§ **List of tasks**
**1.** List the main complications of bariatric surgery reported in the bariatric surgery abstract.
**2.** Write out the part of the bariatric surgery abstract starting with "Correspondence to" and going on through "diagnosis and treatment.".

Print version ISSN 0034-7094On-line version ISSN 1806-907X

Rev. Bras. Anestesiol. vol.58 no.3 Campinas May/June 2008 



Painful peripheral polyneuropathy after bariatric surgery. Case reports


Polineuropatía periférica dolorosa después de la cirugía bariátrica. Relato de casos



Miriam Seligman MenezesI; Kelly O. HaradaII; Glauco AlvarezIII

IProfessora-Associada, Doutora da UFSM
IIResidência Médica em Neurologia; Especialista em Eletroneuromiografia
IIIDoutor em Medicina pela UFRGS; Professor Adjunto do Departamento de Cirurgia da UFSM

Correspondence to




BACKGROUND AND OBJECTIVES: The number of patients undergoing bariatric surgery increases every year, and the frequency of complications associated with this procedure has been increasing. The main complications reported are nutritional, metabolic, neurological, and psychological/psychiatric. Among the neurological complications, peripheral neuropathies are important due to their high incidence. The objective of this report was to stress the importance of this type of complication, in which the initial manifestation might be neuropathic pain followed or accompanied by motor involvement, and whose prognosis depends on early diagnosis and treatment.
CASE REPORTS: The case of three patients were reported, two females and one male, who underwent bariatric surgery (restrictive method – Roux-en-Y gastric bypass) and developed, postoperatively, peripheral neuropathy with neuropathic pain as the initial symptom, with posterior or concomitant motor involvement. Electroneuromyography demonstrated in all three cases a sensitive-motor axonal peripheral neuropathy. In two patients, the fibular nerves were severely affected. In common, they all had an important weight loss in a short period of time before developing neurological symptoms.

§ **Given records**
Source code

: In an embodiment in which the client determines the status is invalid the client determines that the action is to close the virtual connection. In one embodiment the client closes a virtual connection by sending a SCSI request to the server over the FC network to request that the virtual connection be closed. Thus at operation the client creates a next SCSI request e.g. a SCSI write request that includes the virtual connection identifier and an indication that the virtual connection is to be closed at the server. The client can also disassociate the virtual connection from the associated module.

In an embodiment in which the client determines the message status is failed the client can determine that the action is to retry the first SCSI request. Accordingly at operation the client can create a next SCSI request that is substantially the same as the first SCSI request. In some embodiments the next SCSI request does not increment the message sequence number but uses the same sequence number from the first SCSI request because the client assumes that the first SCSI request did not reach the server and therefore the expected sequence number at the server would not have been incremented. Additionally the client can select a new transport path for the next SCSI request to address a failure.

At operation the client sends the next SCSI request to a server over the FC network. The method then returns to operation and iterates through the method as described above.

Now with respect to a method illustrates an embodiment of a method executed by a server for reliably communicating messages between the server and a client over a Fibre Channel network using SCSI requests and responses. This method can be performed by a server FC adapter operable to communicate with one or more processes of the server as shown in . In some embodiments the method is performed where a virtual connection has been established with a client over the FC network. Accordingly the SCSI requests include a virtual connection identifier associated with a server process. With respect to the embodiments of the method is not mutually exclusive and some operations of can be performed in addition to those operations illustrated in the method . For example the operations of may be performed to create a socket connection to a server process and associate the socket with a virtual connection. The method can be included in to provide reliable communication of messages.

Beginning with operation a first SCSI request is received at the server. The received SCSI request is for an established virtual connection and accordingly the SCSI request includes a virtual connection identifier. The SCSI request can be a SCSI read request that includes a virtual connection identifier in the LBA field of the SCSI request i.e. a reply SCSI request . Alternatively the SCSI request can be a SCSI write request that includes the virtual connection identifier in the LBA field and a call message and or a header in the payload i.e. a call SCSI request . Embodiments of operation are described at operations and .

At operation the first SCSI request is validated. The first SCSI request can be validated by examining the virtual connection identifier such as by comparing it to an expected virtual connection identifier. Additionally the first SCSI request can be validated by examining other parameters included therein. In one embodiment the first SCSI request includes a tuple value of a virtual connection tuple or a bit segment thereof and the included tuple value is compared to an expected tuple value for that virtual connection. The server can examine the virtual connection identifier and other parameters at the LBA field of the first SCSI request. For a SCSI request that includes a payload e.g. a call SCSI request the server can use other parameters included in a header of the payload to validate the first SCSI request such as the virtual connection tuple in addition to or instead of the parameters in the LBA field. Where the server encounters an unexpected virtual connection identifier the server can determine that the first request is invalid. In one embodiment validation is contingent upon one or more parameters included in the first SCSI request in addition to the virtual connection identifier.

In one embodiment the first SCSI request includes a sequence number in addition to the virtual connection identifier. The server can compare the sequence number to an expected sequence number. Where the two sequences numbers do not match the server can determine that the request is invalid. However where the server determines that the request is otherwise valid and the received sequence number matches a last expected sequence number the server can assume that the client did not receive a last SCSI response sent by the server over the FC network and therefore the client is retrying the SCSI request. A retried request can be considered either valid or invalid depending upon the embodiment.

§ **Solutions in order**
**1.** Nutritional, metabolic, neurological, and psychological/psychiatric.

**2.**
Correspondence to




BACKGROUND AND OBJECTIVES: The number of patients undergoing bariatric surgery increases every year, and the frequency of complications associated with this procedure has been increasing. The main complications reported are nutritional, metabolic, neurological, and psychological/psychiatric. Among the neurological complications, peripheral neuropathies are important due to their high incidence. The objective of this report was to stress the importance of this type of complication, in which the initial manifestation might be neuropathic pain followed or accompanied by motor involvement, and whose prognosis depends on early diagnosis and treatment.